━━━━━ DER TEXT

Thomas Matt

Kommentar

Thomas Matt

Eiskalt erwischt

27.02.2018 • 17:29 Uhr / 2 Minuten Lesezeit

Fehlte nur noch der Aufruf zur Lebensmittelbevorratung: Kaufen Sie Mehl und Dauerwurst für wenigstens fünf Tage ein, denn auf dem Weg zum Nahversorger könnten Sie kommende Woche leicht am Gehsteig festfrieren.

Kein Zweifel: Die Temperaturen beflügelten die veröffentlichte Meinung ganz ungemein. Inbrünstig beteten die Redakteure zum „Wettergott“, den sie so oft schon neben dem guten alten Petrus in Szene gesetzt hatten, und sie wurden mit Eingebungen wie „Sibirien-Peitsche“ und „Kälte-Hammer“ belohnt. Kriegerische Charaktere schickten den Winter in die letzte Schlacht. Die Fantasievollen addierten zu den schlimmsten Vorhersagen noch eisige Winde dazu und hatten mit gefühlten minus 50 Grad die eisig-rote Nase vorn.

Ja, es ist Winter und im Winter kann es kalt sein. Mitunter schneit es sogar. Glatteis gibt es auch. Als nächstes kommt dann der Frühling. Dann wird es tauen und sprießen und vermutlich sogar warm werden. Sind das dann Anzeichen der ersten Hitzewelle nebst einer explosionsartigen Vermehrung von Grün? Was sind wir doch für eine hysterische Gesellschaft geworden.

━━━━━━━━━━
━━━━━ GEGEBENES MATERIAL

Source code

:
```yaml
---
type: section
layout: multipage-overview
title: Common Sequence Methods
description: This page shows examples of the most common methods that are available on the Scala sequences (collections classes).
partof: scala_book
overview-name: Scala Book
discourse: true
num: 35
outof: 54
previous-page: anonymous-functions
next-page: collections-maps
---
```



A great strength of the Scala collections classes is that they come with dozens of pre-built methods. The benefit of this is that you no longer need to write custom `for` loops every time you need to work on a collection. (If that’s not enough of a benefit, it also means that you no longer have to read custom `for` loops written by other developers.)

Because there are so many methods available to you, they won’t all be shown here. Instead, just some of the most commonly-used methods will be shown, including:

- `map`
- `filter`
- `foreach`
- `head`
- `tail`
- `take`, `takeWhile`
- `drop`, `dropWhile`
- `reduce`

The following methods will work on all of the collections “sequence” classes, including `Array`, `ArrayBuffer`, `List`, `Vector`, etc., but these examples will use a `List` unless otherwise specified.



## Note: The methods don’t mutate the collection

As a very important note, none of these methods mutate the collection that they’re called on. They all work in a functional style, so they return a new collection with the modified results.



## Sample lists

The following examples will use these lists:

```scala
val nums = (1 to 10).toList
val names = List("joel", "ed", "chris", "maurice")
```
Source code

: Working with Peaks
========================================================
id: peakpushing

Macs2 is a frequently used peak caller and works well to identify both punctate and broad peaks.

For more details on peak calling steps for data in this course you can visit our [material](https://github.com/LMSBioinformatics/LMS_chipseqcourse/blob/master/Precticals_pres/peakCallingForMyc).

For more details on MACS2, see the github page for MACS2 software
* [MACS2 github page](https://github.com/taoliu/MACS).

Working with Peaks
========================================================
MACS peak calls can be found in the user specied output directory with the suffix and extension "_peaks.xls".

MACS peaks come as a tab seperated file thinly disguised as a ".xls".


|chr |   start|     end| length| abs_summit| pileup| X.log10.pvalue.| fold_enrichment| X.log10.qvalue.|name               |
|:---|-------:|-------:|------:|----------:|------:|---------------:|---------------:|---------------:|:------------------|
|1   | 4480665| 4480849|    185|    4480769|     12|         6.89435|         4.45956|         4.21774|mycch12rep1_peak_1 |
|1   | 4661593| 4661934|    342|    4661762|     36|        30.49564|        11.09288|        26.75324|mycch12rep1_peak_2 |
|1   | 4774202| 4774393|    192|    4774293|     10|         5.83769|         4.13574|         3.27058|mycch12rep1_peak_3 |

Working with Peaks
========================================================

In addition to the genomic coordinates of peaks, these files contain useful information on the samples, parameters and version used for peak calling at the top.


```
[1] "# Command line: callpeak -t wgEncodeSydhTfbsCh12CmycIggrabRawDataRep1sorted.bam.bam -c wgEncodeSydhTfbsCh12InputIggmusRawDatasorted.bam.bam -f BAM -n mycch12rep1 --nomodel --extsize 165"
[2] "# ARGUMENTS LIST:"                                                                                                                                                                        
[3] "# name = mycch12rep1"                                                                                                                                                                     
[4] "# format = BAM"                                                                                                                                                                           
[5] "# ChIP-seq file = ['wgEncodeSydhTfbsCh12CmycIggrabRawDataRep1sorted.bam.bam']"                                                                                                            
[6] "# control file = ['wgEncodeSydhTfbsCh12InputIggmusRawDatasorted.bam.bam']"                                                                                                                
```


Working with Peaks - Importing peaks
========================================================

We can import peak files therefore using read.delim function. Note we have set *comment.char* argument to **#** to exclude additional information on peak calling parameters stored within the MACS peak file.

━━━━━━━━━━

(DEINE AUFGABE) Gib aus dem Kommentar über die Kälte den Abschnitt Wort für Wort wieder, beginnend bei "Eiskalt erwischt" und endend bei "eisig-rote Nase vorn.". Das Material brauchst du hier nicht.

(DEINE ANTWORT)
Eiskalt erwischt

27.02.2018 • 17:29 Uhr / 2 Minuten Lesezeit

Fehlte nur noch der Aufruf zur Lebensmittelbevorratung: Kaufen Sie Mehl und Dauerwurst für wenigstens fünf Tage ein, denn auf dem Weg zum Nahversorger könnten Sie kommende Woche leicht am Gehsteig festfrieren.

Kein Zweifel: Die Temperaturen beflügelten die veröffentlichte Meinung ganz ungemein. Inbrünstig beteten die Redakteure zum „Wettergott“, den sie so oft schon neben dem guten alten Petrus in Szene gesetzt hatten, und sie wurden mit Eingebungen wie „Sibirien-Peitsche“ und „Kälte-Hammer“ belohnt. Kriegerische Charaktere schickten den Winter in die letzte Schlacht. Die Fantasievollen addierten zu den schlimmsten Vorhersagen noch eisige Winde dazu und hatten mit gefühlten minus 50 Grad die eisig-rote Nase vorn.